## Work to be completed
In each of the rows, replace "masks" with "outlines" and leave everything else as it is.

(Outline records)
:::

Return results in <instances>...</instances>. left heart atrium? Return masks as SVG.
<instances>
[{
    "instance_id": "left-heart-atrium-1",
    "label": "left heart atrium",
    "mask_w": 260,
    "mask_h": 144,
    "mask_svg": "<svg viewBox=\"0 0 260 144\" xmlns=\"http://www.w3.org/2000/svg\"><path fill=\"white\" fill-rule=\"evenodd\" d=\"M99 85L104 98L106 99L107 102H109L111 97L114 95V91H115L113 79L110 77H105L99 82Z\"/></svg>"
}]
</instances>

:::

## Exercise response
Return results in <instances>...</instances>. left heart atrium? Return outlines as SVG.
<instances>
[{
    "instance_id": "left-heart-atrium-1",
    "label": "left heart atrium",
    "mask_w": 260,
    "mask_h": 144,
    "mask_svg": "<svg viewBox=\"0 0 260 144\" xmlns=\"http://www.w3.org/2000/svg\"><path fill=\"white\" fill-rule=\"evenodd\" d=\"M99 85L104 98L106 99L107 102H109L111 97L114 95V91H115L113 79L110 77H105L99 82Z\"/></svg>"
}]
</instances>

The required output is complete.